The weird thing is, stepSize=3 works well for some samples such as SRR6953990:

(base) boas$ isPcr genomes/SRR6953990.fasta primers.tsv stdout -maxSize=800 -tileSize=10
 -minPerfect=8 -stepSize=3
>contig00011:875-1333 fetA_seq 459bp TTCAACTTCGACAGCCGCCTT TTGCAGCGCGTCATACAGGCG
TTCAACTTtGACAGCCGCCTTgccgaacaaaccctgttgaaatacggtat
caactaccgccatcaggaaatcaaaccgcaagcgtttttgaacggcgaat
ttgagatctccggtaagaagaaagatccgaaagatcccaaaaaagaaata
gataagaccgatgaagaaaaagcgaaagacaagaaagatatggatcttgt
ccattcctacaaactgtccaacccgaccaaaaccgataccggcgcgtata
tcgaagccattcacgagcttgacggctttaccctgaccggcgggctgcgt
tacgaccgcttcaaggtgaaaacccacgacggcaaaaccgtttcaagcag
caaccttaacccgagtttcggcgtgatttggcagccgcacgaacactgga
gcttcagctcaagccacaactacgccagccgcagcccgCGCCTGTATGAC
GCGCTGCAA

But not for others such as SRR6953892:

(base) boas$ isPcr genomes/SRR6953892.fasta primers.tsv stdout -maxSize=800 -tileSize=10 -minPerfect=8 -stepSize=3

However setting stepSize=2 for SRR6953892 gives an identical match to the stepSize=3 match for sample SRR6953990. I don't have a clue why.

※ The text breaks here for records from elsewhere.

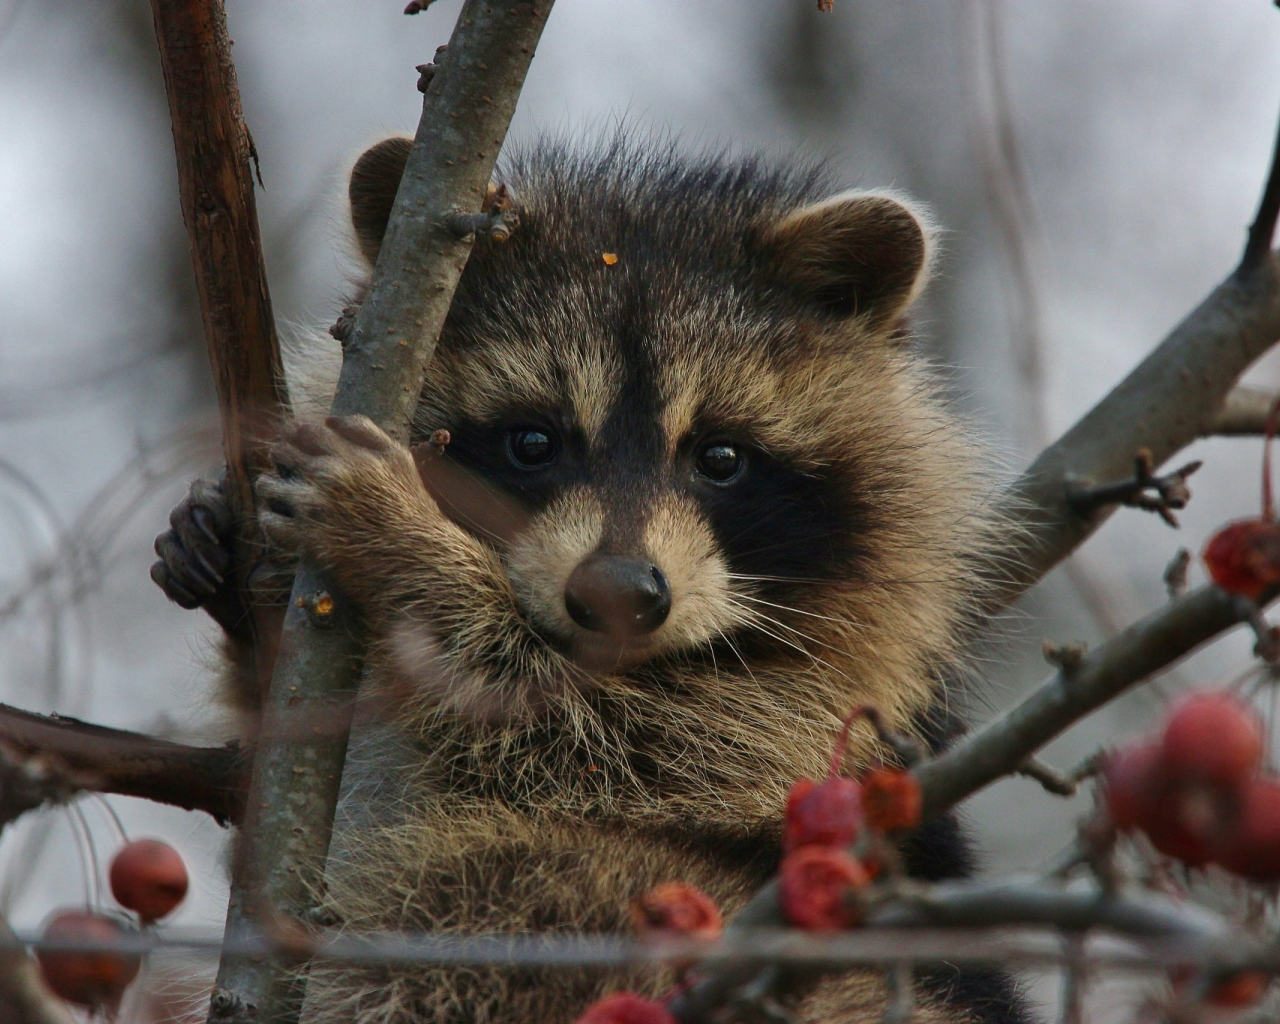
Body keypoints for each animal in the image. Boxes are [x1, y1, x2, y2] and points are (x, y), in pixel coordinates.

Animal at [152, 135, 1029, 1024]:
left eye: (721, 458)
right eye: (532, 442)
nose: (620, 596)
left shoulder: (800, 717)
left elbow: (583, 731)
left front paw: (406, 543)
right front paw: (228, 572)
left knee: (485, 886)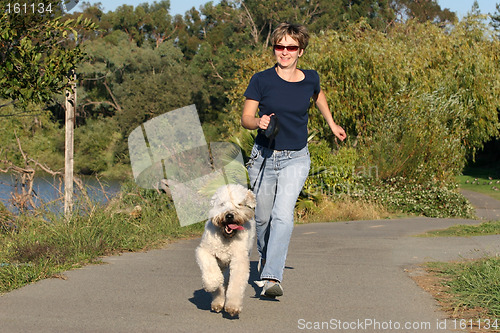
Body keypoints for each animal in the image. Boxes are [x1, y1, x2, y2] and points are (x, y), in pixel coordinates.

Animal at [195, 184, 256, 316]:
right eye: (222, 204)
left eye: (239, 204)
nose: (229, 215)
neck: (226, 237)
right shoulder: (204, 251)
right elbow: (211, 271)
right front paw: (211, 284)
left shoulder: (239, 260)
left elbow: (236, 283)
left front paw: (233, 306)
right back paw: (217, 302)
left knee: (227, 281)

(base) boas$ isPcr genomes/SRR6953892.fasta primers.tsv stdout -maxSize=800 -tileSize=10 -minPerfect=8 -stepSize=2
>contig00071:1814+2272 fetA_seq 459bp TTCAACTTCGACAGCCGCCTT TTGCAGCGCGTCATACAGGCG
TTCAACTTtGACAGCCGCCTTgccgaacaaaccctgttgaaatacggtat
caactaccgccatcaggaaatcaaaccgcaagcgtttttgaacggcgaat
ttgagatctccggtaagaagaaagatccgaaagatcccaaaaaagaaata
gataagaccgatgaagaaaaagcgaaagacaagaaagatatggatcttgt
ccattcctacaaactgtccaacccgaccaaaaccgataccggcgcgtata
tcgaagccattcacgagcttgacggctttaccctgaccggcgggctgcgt
tacgaccgcttcaaggtgaaaacccacgacggcaaaaccgtttcaagcag
caaccttaacccgagtttcggcgtgatttggcagccgcacgaacactgga
gcttcagctcaagccacaactacgccagccgcagcccgCGCCTGTATGAC
GCGCTGCAA

Would it make sense to set stepSize to 2 instead of 3? For 18 samples, this increased analysis time from 48 to 59 seconds, but it managed to identify all FetA types missed with stepSize=3.

Thanks in advance!

boasvdp commented 2 years ago

Just a short update: setting stepSize to 2 also increased concordance between meningotype and wet-lab typing from our lab (Sanger sequencing of fetA/porA VRs). For 584 samples, mismatches decreased from 26 to 10 (FetA) and 14 to 10 (PorA).